1. Oversees the execution and implementation of detailed project plans in concert with stakeholders. 2. Manages several routine projects simultaneously and ensures that the design, testing, training, documentation and prioritization objectives are met. 3. Assists in refining and re-sequencing during the implementation and execution phases of assigned projects, as needed. 4. Works closely with business analysts, technical professionals, end users and project stake holders during the requirements, solutions design and implementation phases to develop detailed project plans for implementation. 5. Works on risk assessment, communication planning, development of performance metrics, and project entry criteria. 6. Creates detailed project plans including timelines, budgets, and resource allocation to ensure successful project completion. 7. Manages client expectations and provides issue/risk identification and escalation pathways. 8. May supervise the implementation team of cross-functional project and technical resources. 9. Designs, develops, and executes communication systems to ensure effective exchange of information between project stakeholders, senior management, and staff. 10. Resolves complex project issues that involve representatives from multiple organizations. 11. Complies with standard policies and procedures. 12. May supervise and train junior project managers. 13. May perform other duties as assigned.

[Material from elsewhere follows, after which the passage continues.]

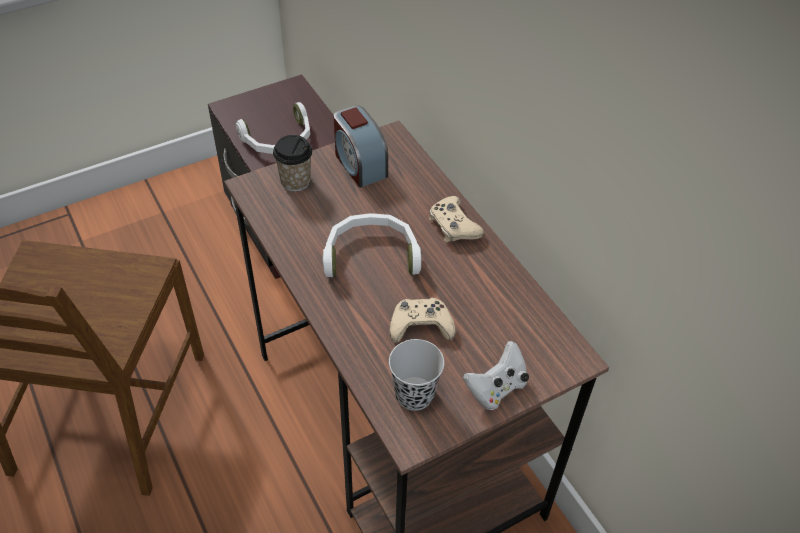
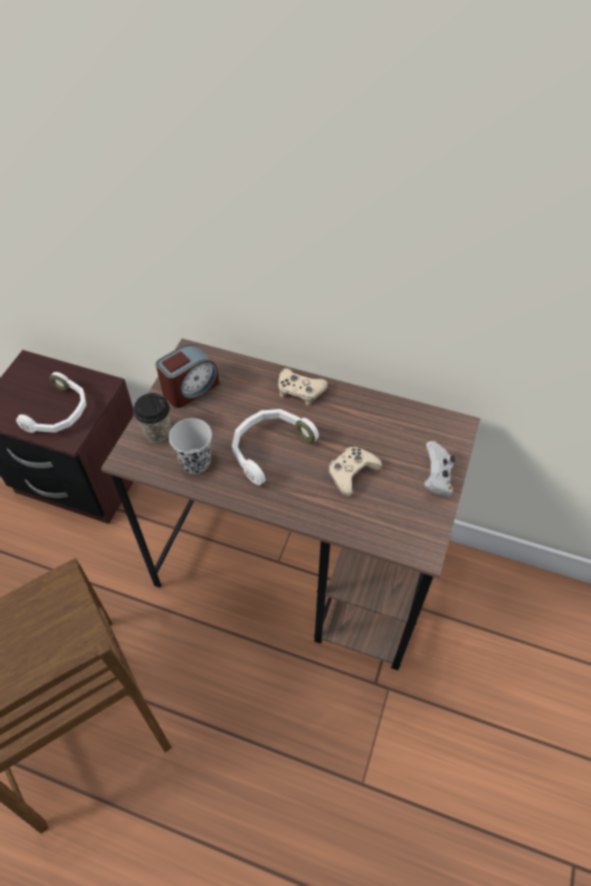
camera: 40 degrees left, 5 degrees up
alarm clock [334,106,388,188] -> alarm clock turned 60 degrees counterclockwise [156,345,219,408]
black cup [389,339,444,411] -> black cup moved to [169,418,212,474]

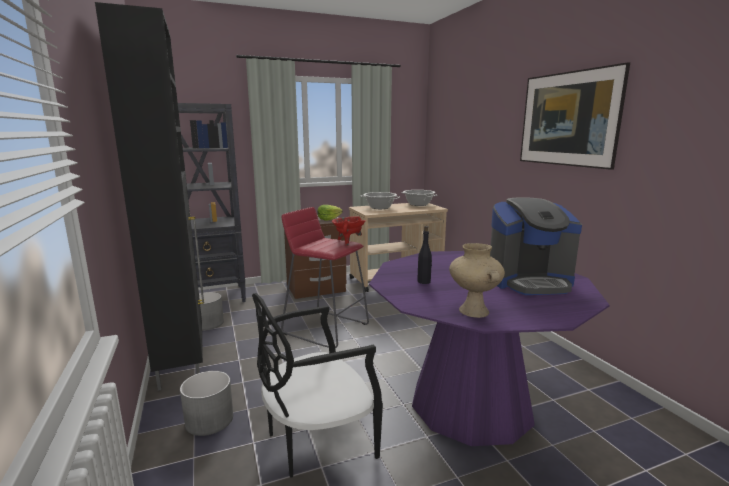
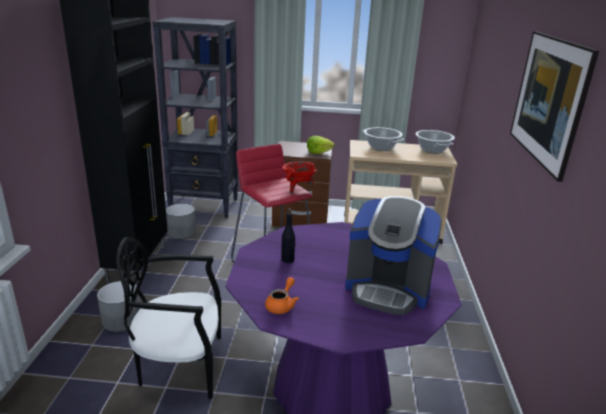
camera: 25 degrees right, 10 degrees up
beige vase [449,243,505,318] -> orange teapot [265,277,299,314]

Required Skill/ability 1: Demonstrated experience working as a Data Manager for an industry Sponsor or CRO or ARO managing FDA and/or EMA-regulated clinical trials. Extensive experience in all facets of study start-up/activation, on-going management of multiple protocols, study close-out, and regulatory submission. Ability to manage and lead a team.
Required Skill/ability 2: Demonstrated experience with EDC, CTMS, and eTMF systems. Knowledge of 21 CFR Part 11 requirements.
Required Skill/ability 3: Demonstrated experience in creating database specifications and building studies in one or more Electronic Data Capture (EDC) systems (e.g. Medidata Rave, Oracle InForm, IBM Clinical Development, Medrio, REDCap, etc.)
Required Skill/ability 4: Comprehensive technical knowledge of FDA and EMA clinical data standards and regulations, data management practices (GCDMP), and medical coding (MedDRA, WHODrug). Knowledge of SDTM data standards (CDASH, SDTM, ADaM).
Required Skill/ability 5: Demonstrated experience with project management and computer validation projects. Professionalism, maturity, good judgment, and ability to work with confidential material. The ability to work remotely; including an adequate workspace with internet access.
Work Week: Standard (M-F equal number of hours per day)
Posting Position Title: Project Manager
University Job Title: Assistant Director of Clinical Data Management
Bachelor's Degree in a related field and five years of related, demonstrated work experience or equivalent combination of education and demonstrated experience.
Yale University is an American private Ivy League research university located in New Haven, Connecticut. Founded in 1701 in the Colony of Connecticut, the university is the third-oldest institution of higher education in the United States.